## TASK BRIEF
Copy verbatim the entries from the line containing "Overdue Principal" through the line containing "Reading left to right, what", including both of those lines.

## SUPPLIED RECORDS
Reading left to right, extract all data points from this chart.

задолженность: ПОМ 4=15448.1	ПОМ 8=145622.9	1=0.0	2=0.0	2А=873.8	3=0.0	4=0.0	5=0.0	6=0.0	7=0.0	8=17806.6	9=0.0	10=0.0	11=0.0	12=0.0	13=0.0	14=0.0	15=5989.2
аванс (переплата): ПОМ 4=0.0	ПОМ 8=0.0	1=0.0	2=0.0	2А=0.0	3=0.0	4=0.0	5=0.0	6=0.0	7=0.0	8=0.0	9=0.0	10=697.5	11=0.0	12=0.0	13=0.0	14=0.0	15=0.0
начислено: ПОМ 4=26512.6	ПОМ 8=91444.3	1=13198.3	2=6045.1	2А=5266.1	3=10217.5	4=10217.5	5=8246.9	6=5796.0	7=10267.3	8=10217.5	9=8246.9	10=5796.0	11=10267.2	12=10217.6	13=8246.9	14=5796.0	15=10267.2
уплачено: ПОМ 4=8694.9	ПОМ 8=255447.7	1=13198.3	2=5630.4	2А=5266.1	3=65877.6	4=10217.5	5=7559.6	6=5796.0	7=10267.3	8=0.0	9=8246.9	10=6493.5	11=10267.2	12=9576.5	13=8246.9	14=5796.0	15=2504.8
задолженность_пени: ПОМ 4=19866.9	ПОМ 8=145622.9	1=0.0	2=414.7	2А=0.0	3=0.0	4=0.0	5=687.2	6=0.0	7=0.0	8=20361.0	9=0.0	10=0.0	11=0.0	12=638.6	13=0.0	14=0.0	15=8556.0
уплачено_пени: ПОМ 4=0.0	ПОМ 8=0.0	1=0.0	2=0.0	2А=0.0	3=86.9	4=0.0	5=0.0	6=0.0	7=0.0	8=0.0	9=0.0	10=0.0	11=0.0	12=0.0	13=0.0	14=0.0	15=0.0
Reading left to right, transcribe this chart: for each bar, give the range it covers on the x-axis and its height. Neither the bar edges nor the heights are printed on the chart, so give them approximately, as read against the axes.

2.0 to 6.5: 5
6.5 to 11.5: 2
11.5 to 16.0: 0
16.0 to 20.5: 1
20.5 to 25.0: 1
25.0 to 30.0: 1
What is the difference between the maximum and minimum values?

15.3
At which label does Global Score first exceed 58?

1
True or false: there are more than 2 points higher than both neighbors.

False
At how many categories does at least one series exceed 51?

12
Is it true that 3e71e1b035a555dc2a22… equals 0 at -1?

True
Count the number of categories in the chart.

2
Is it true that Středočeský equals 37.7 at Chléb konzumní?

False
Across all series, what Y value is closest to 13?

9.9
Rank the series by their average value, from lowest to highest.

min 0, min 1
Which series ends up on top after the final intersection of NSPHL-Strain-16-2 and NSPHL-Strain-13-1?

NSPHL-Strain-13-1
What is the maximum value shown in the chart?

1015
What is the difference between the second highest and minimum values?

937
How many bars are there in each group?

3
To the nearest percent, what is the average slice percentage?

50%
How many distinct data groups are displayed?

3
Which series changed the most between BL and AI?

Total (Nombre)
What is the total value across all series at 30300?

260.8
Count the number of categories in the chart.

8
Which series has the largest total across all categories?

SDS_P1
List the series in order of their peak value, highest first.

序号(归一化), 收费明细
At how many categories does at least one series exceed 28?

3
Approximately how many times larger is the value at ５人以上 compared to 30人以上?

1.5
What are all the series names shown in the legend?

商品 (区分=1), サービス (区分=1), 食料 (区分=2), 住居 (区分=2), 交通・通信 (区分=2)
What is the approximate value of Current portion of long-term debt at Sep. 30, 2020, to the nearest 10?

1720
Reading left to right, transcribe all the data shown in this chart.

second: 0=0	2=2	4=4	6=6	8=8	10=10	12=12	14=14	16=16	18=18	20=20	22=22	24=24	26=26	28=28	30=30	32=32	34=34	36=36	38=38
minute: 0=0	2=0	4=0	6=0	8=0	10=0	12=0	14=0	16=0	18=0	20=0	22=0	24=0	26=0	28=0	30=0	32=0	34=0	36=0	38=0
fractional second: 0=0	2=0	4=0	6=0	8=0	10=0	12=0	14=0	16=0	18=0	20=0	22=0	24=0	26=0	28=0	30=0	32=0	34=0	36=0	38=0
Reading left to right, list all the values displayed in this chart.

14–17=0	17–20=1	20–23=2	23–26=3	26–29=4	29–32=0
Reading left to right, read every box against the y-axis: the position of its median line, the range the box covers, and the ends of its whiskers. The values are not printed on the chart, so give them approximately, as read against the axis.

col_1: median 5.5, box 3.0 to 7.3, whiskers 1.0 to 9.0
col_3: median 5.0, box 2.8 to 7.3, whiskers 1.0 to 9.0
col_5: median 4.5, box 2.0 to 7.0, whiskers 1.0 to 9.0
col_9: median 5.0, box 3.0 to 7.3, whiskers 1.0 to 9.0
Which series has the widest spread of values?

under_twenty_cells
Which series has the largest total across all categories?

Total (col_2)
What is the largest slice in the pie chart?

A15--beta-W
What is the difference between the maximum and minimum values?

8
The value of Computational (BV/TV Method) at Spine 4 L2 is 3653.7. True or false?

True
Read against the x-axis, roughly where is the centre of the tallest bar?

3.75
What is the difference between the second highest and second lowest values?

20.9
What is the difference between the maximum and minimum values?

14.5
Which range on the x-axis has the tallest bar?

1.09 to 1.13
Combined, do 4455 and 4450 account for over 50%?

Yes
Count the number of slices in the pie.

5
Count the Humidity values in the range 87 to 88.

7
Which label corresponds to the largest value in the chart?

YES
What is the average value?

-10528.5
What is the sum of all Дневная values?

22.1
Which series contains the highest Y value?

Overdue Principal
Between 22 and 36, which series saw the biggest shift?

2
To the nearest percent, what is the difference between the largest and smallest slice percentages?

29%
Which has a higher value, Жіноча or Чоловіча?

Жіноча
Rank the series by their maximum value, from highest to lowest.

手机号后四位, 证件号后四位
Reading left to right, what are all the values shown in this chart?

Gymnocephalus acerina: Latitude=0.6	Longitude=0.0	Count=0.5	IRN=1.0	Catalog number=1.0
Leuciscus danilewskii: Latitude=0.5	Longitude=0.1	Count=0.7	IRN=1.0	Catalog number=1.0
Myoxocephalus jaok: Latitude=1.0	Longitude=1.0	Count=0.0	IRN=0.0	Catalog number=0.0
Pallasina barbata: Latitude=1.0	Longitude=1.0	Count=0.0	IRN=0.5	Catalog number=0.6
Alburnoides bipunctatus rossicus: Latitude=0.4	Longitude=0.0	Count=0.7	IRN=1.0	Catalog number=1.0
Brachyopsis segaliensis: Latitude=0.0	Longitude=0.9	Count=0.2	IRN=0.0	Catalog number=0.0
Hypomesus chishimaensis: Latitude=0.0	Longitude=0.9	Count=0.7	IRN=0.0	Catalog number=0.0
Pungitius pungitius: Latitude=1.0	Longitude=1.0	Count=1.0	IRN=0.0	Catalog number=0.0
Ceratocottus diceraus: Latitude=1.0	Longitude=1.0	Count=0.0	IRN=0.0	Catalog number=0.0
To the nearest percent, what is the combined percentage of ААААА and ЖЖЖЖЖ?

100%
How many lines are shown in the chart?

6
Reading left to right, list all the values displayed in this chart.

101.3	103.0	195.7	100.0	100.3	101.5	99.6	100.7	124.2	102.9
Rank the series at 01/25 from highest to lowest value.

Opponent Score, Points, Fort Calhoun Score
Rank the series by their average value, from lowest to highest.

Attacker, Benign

## WRITTEN RESPONSE
Overdue Principal
Between 22 and 36, which series saw the biggest shift?

2
To the nearest percent, what is the difference between the largest and smallest slice percentages?

29%
Which has a higher value, Жіноча or Чоловіча?

Жіноча
Rank the series by their maximum value, from highest to lowest.

手机号后四位, 证件号后四位
Reading left to right, what are all the values shown in this chart?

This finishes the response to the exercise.